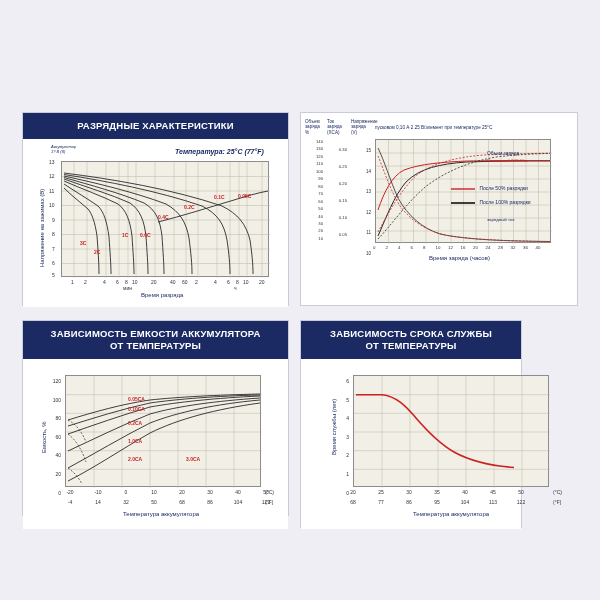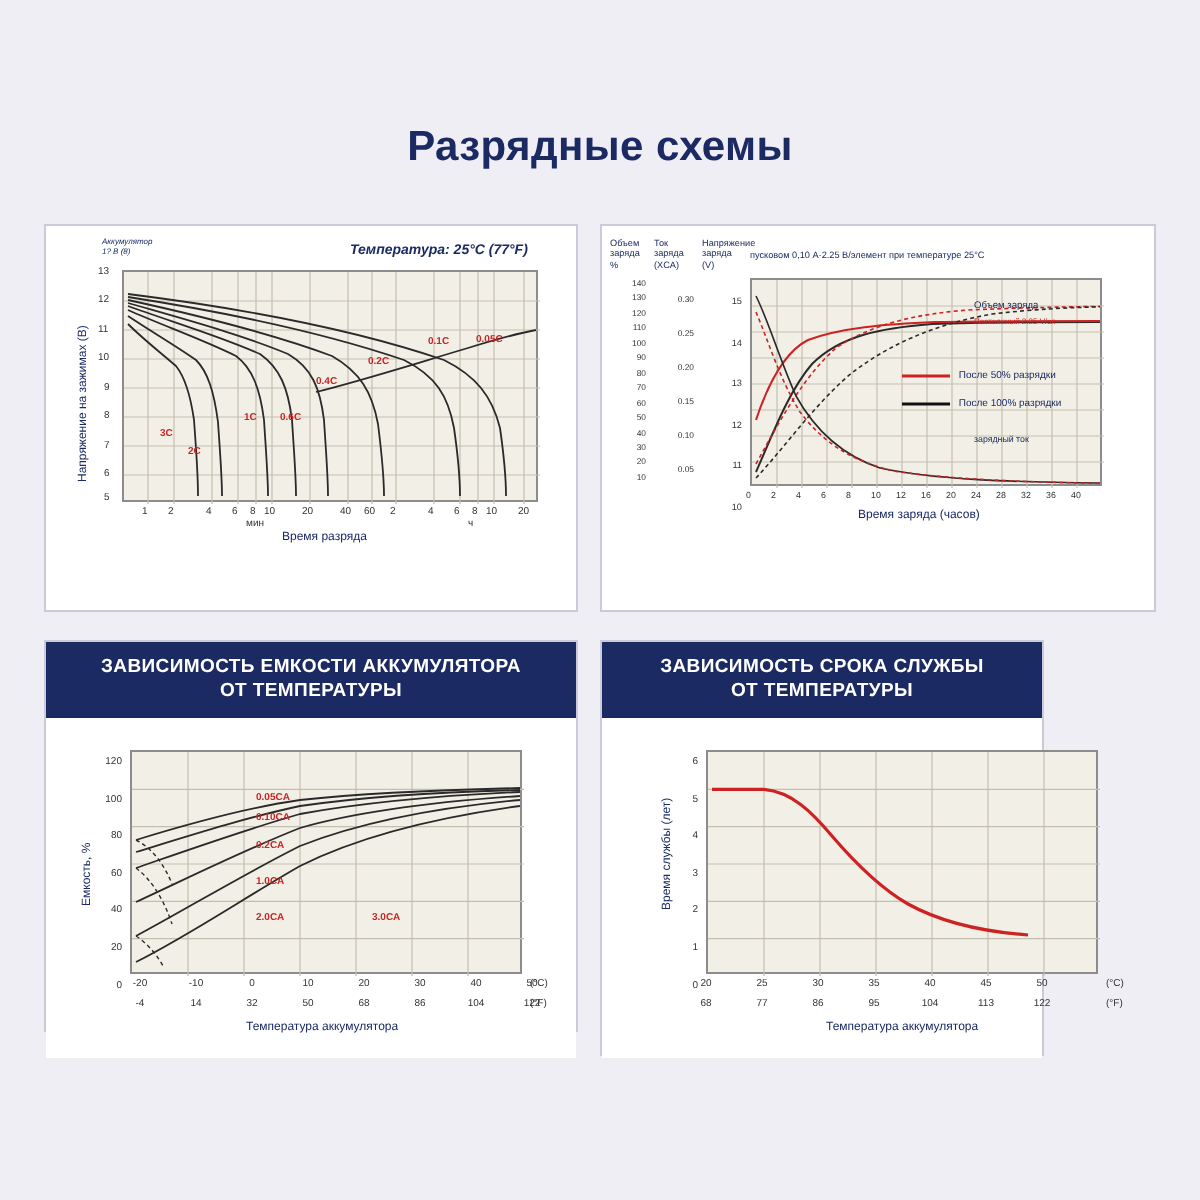--- a/index.html
+++ b/index.html
@@ -70,23 +70,23 @@
     position:absolute;font-size:5px;color:#cc2222;white-space:nowrap;font-weight:bold;
   }
   svg{position:absolute;left:0;top:0;overflow:visible;}
   .legend-row{position:absolute;font-size:5px;color:#1b2a63;white-space:nowrap;}
 </style>
 </head>
 <body>
 
 <div class="page">
 
-  <div class="page-title">Разрядные схемы</div>
 
   <div class="panel" style="left:22px;top:112px;width:267px;height:194px;">
+    <div class="panel-head">РАЗРЯДНЫЕ ХАРАКТЕРИСТИКИ</div>
     <div class="panel-body" style="height:168px;">
 
       <div class="note ital" style="left:28px;top:5px;font-size:4px;line-height:5px;">Аккумулятор<br>1? В (8)</div>
       <div class="note ital" style="left:152px;top:9px;font-size:7px;font-weight:bold;">Температура: 25°C (77°F)</div>
 
       <div class="plot" style="left:38px;top:22px;width:208px;height:116px;">
         <svg width="208" height="116" viewBox="0 0 208 116">
 
           <g stroke="#c3bfb0" stroke-width="0.6">
             <line x1="0" y1="14.5" x2="208" y2="14.5"></line>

::::::

> _Instruction_: Write out the data word for word, with every picture dropped.

> _Written answer_:
--- a/index.html
+++ b/index.html
@@ -70,23 +70,23 @@
     position:absolute;font-size:5px;color:#cc2222;white-space:nowrap;font-weight:bold;
   }
   svg{position:absolute;left:0;top:0;overflow:visible;}
   .legend-row{position:absolute;font-size:5px;color:#1b2a63;white-space:nowrap;}
 </style>
 </head>
 <body>
 
 <div class="page">
 
-  <div class="page-title">Разрядные схемы</div>
 
   <div class="panel" style="left:22px;top:112px;width:267px;height:194px;">
+    <div class="panel-head">РАЗРЯДНЫЕ ХАРАКТЕРИСТИКИ</div>
     <div class="panel-body" style="height:168px;">
 
       <div class="note ital" style="left:28px;top:5px;font-size:4px;line-height:5px;">Аккумулятор<br>1? В (8)</div>
       <div class="note ital" style="left:152px;top:9px;font-size:7px;font-weight:bold;">Температура: 25°C (77°F)</div>
 
       <div class="plot" style="left:38px;top:22px;width:208px;height:116px;">
         <svg width="208" height="116" viewBox="0 0 208 116">
 
           <g stroke="#c3bfb0" stroke-width="0.6">
             <line x1="0" y1="14.5" x2="208" y2="14.5"></line>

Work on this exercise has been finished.